TEXTO DO DOCUMENTO:
^^^^^^^^^^^^^^^^
Liberais chauvinistas

O segundo episódio deplorável veio à tona através de um tweet [mensagem de no máximo 140 caracteres transmitida via Twitter] enviado, na segunda-feira, 24/08, às 23:09h, pelo jornalista Jorge Pontual: "Se você receber um email intitulado `Fotos nuas de Dilma Rousseff´, não abra! Pode realmente conter fotos de Dilma Rousseff nua."

O impacto, capilarizado pelo efeito-cascata do Twitter, foi grande, para o que contribuiu o contraste entre a imagem vendida pelo correspondente da Globo em Nova York – que busca associá-lo à urbanidade e ao liberalismo – e uma piada tão infame e sexista.

Pode-se argumentar, como exercício de defesa, que Pontual provavelmente agiu por ingenuidade: achou a piada engraçada e resolveu divulgá-la, achando que o máximo que provocaria seria um ataque de risos – sem se dar conta nem da temperatura da disputa pré-eleitoral nem do conteúdo machista derrisório à imagem de qualquer mulher – quanto mais de uma candidata popular – imediatamente detectado por parte dos seguidores de Pontual na rede. Porém, por mais que a dinâmica própria do Twitter faça com que uma mensagem não se circunscreva necessariamente ao âmbito da representação "institucional’ (leia-se, "jornalista da Rede Globo") e ceda espaço à expressão do universo pessoal, uma declaração dessas atinge, a um tempo, o ser humano e o jornalista enquanto profissional – pondo em questão, ante parcela do público, tanto sua imparcialidade para lidar, de agora em diante, com tudo que se refira à candidata em questão, quanto, de forma mais ampla, seu sistema de valores enquanto mediador de sentidos (inclusive morais) para milhões de telespectadores.
^^^^^^^^^^^^^^^^
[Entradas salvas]
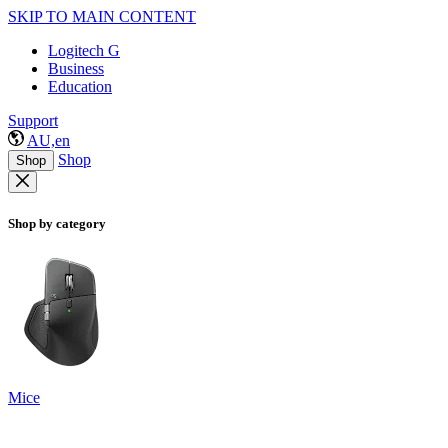
SKIP TO MAIN CONTENT
Logitech G
Business
Education
Support
AU,en
Shop
Shop
Shop by category
Mice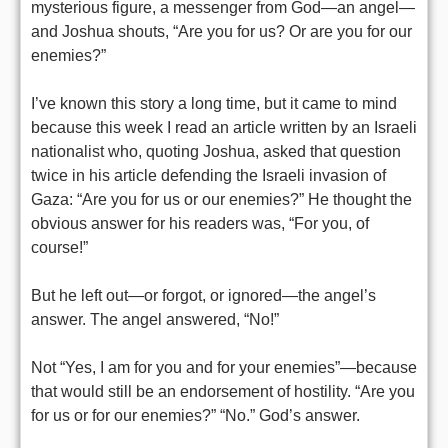
mysterious figure, a messenger from God—an angel—
and Joshua shouts, “Are you for us? Or are you for our
enemies?”
I’ve known this story a long time, but it came to mind
because this week I read an article written by an Israeli
nationalist who, quoting Joshua, asked that question
twice in his article defending the Israeli invasion of
Gaza: “Are you for us or our enemies?” He thought the
obvious answer for his readers was, “For you, of
course!”
But he left out—or forgot, or ignored—the angel’s
answer. The angel answered, “No!”
Not “Yes, I am for you and for your enemies”—because
that would still be an endorsement of hostility. “Are you
for us or for our enemies?” “No.” God’s answer.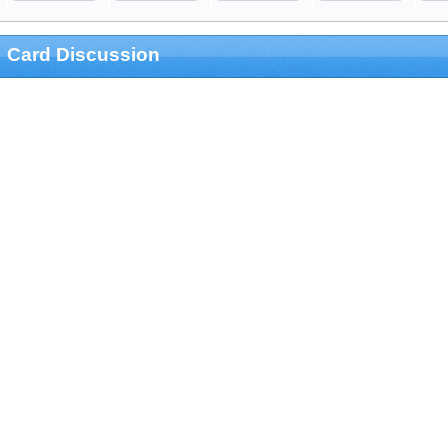
Card Discussion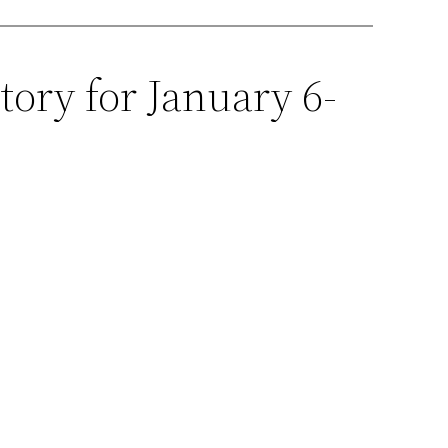
tory for January 6-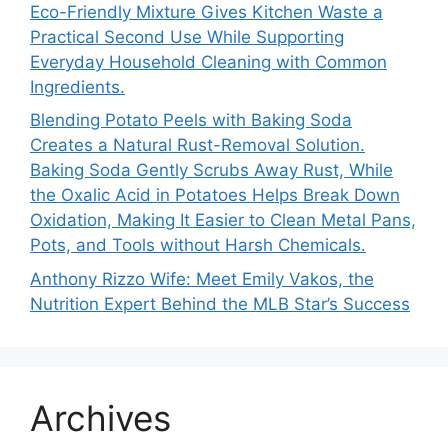
Eco-Friendly Mixture Gives Kitchen Waste a
Practical Second Use While Supporting
Everyday Household Cleaning with Common
Ingredients.
Blending Potato Peels with Baking Soda
Creates a Natural Rust-Removal Solution.
Baking Soda Gently Scrubs Away Rust, While
the Oxalic Acid in Potatoes Helps Break Down
Oxidation, Making It Easier to Clean Metal Pans,
Pots, and Tools without Harsh Chemicals.
Anthony Rizzo Wife: Meet Emily Vakos, the
Nutrition Expert Behind the MLB Star’s Success
Archives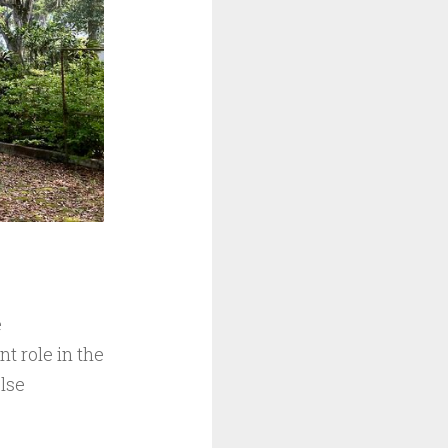
e
t role in the
else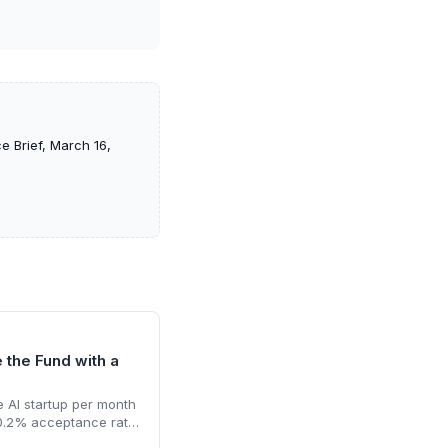
e Brief, March 16,
e the Fund with a
 AI startup per month
 0.2% acceptance rate.
funding and a unicorn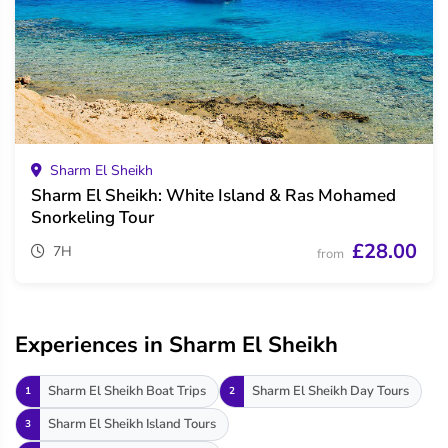
Sharm El Sheikh
Sharm El Sheikh: White Island & Ras Mohamed
Snorkeling Tour
£28.00
7H
from
Experiences in Sharm El Sheikh
Sharm El Sheikh Boat Trips
Sharm El Sheikh Day Tours
1
2
Sharm El Sheikh Island Tours
3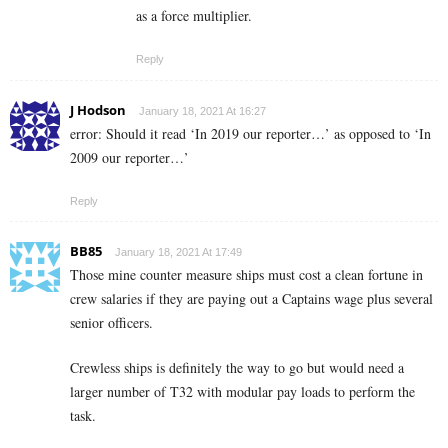
as a force multiplier.
Reply
J Hodson
January 18, 2021 At 16:27
error: Should it read ‘In 2019 our reporter…’ as opposed to ‘In
2009 our reporter…’
Reply
BB85
January 18, 2021 At 17:49
Those mine counter measure ships must cost a clean fortune in
crew salaries if they are paying out a Captains wage plus several
senior officers.
Crewless ships is definitely the way to go but would need a
larger number of T32 with modular pay loads to perform the
task.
^^^^^^^^^^^^^^^^
TAREFAS OBRIGATÓRIAS:
**A)** De acordo com o texto sobre o tweet de Jorge Pontual, em que dia e horário a mensagem foi enviada?
**B)** Transcreva sem alterações o trecho do texto sobre o tweet de Jorge Pontual, começando nas palavras "O impacto, capilarizado" e parando após as palavras "infame e sexista.".
**C)** Dê continuidade ao texto sobre o tweet de Jorge Pontual a partir do ponto em que ele termina.
Os registros não têm nenhum papel nesta atividade.

RESPOSTAS ESCRITAS:
**A)** Na segunda-feira, 24/08, às 23:09h.

**B)**
O impacto, capilarizado pelo efeito-cascata do Twitter, foi grande, para o que contribuiu o contraste entre a imagem vendida pelo correspondente da Globo em Nova York – que busca associá-lo à urbanidade e ao liberalismo – e uma piada tão infame e sexista.

**C)**
A demora em se retratar e, sobretudo, a arrogância implícita não apenas em seu pedido de desculpas (que, debochando de Aloízio Mercadante, afirma que "trata-se de decisão irrevogável" não mais divulgar mensagens do tipo), mas nos tweets seguintes – orbitando em torno das temáticas da sexualidade e da repressão – angariou mais reações contrárias.

Como apontou a blogueira Marjorie Rodrigues, não passaria pela cabeça de ninguém ridicularizar publicamente a masculinidade de José Serra (e nem de Lula, acrescentaria eu para "despartidarizar" a questão). Para além do fato de a masculinidade dos candidatos estar a salvo dos questionamentos da imprensa – o que, como se sabe, não ocorre com as mulheres que se candidatam –, talvez seja prudente enfatizar que o machismo socialmente arraigado no Brasil vai bem mais longe.

A masculinidade dos principais políticos, se heterossexuais, tende a só ser tematizada se sob viés positivo (já em se tratando de homossexuais, o machismo tende a dar lugar à homofobia). Isso fica evidente, por exemplo, na recorrente abordagem do comportamento de Aécio Neves, sobre quem há toda uma boataria quanto ao seu currículo sexual ("As loiras do Aécio", como se lê jocosamente nas colunas sociais), expressiva dessa forma particularmente curiosa de machismo que é o orgulho pela conquista alheia. É precisamente essa assimetria no tratamento da questão de gêneros que a aparentemente ingênua piada sobre Dilma "twitada" por Jorge Pontual a um tempo oculta e repisa.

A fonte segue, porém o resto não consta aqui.